====== Исходный текст ======
Загадки стиля ("вдруг случилось буквально следующее")
Не совсем надёжным, но поучительным тоном герой даёт понять, что, вернувшись домой с войны, он страдает экзистенциальным расслоением; вокруг него все "какие-то мёртвые", а он живёт в параллельном мире, позволяющем "possibility of a search". Чего он, собственно ищет, он сам понять не может, и читателю сказать не пытается. В этом, похоже, пафос повести; до конца книги автор демонстрирует различные проявления отчуждения и расслоения, а читатель гадает и приходит к своим решениям, как вот я, например.
Полоса отчуждения проложена рядом со следующими путями:
(а) Религия: Бинкс (а именно так зовут нашего петрушку), которого не интересует "бог", посещает на болотах Луизианы мать, обросшую со времени героической гибели его отца новой семьёй, одним из членов которой является больной церебральным параличом пацан пятнадцати лет, религиозный фанат-мученик. Бинкс очень близок к нему, и пацан его любит, глубокомысленные беседы с ним передаются в книге знаково и смачно. Смерть этого персонажа, кажется, воспринимается м-ром Боллингом (такова его фамилия) как ступень, на которую он, однако, не хочет подняться.
(б) Глобально-Социальное: самый грязный кусок, какое-то покорёженное полотно. ББ происходит из аристократической семьи, представленной в повести, в основном, его тёткой. С тёткой у него трогательные отношения, и тётка настолько символична, что, несмотря на некоторую живость черт, местами кажется бронзовой. Так, пожалуй, и нужно автору. Трогательные отношения заканчиваются плачевно, когда Бинкс на деле выказывает пренебрежение устарелыми ценностями болотной аристократии посредством увезения проблематичной кузины из глубинки в Чикаго и несколько проблематичной ебли с кузиной в поезде на обратном пути (но об этом в разделе "любовь"). Следует общественный разрыв со шрамом; конфедеративная аристократия, родив героя, никогда не будет прежней.
====== Данные упражнения ======
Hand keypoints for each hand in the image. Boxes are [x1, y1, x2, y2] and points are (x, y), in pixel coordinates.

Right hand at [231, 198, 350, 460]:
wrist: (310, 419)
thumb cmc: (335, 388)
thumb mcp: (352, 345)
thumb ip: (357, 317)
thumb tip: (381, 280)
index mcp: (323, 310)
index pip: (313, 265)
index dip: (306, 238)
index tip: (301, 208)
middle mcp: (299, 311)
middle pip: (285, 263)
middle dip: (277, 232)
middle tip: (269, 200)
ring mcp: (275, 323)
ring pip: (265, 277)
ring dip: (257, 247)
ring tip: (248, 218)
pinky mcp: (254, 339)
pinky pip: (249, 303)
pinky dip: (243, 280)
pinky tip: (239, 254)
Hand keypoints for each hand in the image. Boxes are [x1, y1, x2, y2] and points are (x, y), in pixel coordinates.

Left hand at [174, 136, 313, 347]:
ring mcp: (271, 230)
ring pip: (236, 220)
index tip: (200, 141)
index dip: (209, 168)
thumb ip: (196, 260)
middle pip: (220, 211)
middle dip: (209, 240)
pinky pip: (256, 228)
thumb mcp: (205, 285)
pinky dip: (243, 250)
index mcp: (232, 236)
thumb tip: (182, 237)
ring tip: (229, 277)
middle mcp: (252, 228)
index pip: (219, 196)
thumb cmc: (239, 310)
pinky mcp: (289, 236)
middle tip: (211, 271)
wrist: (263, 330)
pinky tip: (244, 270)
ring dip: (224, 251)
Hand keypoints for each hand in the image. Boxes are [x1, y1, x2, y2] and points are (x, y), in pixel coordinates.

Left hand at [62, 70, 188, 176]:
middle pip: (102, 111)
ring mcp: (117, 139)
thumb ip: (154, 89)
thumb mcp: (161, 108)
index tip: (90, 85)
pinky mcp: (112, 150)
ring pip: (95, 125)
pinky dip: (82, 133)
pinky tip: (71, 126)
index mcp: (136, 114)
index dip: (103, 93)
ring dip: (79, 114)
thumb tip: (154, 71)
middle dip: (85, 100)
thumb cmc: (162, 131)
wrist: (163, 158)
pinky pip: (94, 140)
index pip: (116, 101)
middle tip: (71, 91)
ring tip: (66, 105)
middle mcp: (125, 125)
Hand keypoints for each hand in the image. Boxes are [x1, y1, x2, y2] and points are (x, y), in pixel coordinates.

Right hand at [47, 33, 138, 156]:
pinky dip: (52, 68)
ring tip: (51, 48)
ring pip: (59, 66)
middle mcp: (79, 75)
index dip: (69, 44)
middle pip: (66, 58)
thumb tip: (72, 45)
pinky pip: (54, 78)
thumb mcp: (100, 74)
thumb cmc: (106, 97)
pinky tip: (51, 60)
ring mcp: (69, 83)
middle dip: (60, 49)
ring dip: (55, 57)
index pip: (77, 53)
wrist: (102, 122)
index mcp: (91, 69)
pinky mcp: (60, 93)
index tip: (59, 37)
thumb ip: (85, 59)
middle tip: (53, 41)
======
- **Задания**:
1/ Перепишите из исходного текста фрагмент от «Не совсем надёжным, но» до «вот я, например.».
2/ Ответьте по исходному тексту:
(а) Какова фамилия героя?
(б) Сколько лет пацану, больному церебральным параличом?
(в) Куда Бинкс увозит кузину из глубинки?
3/ Объясните по исходному тексту, почему трогательные отношения Бинкса с тёткой заканчиваются плачевно.
Строки взяты из другого источника.

- **Ответы**:
1/
Не совсем надёжным, но поучительным тоном герой даёт понять, что, вернувшись домой с войны, он страдает экзистенциальным расслоением; вокруг него все "какие-то мёртвые", а он живёт в параллельном мире, позволяющем "possibility of a search". Чего он, собственно ищет, он сам понять не может, и читателю сказать не пытается. В этом, похоже, пафос повести; до конца книги автор демонстрирует различные проявления отчуждения и расслоения, а читатель гадает и приходит к своим решениям, как вот я, например.

2/
(а) Боллинг.
(б) Пятнадцать лет.
(в) В Чикаго.

3/ Бинкс на деле выказывает пренебрежение устарелыми ценностями болотной аристократии. Он увозит проблематичную кузину из глубинки в Чикаго и на обратном пути вступает с ней в связь в поезде.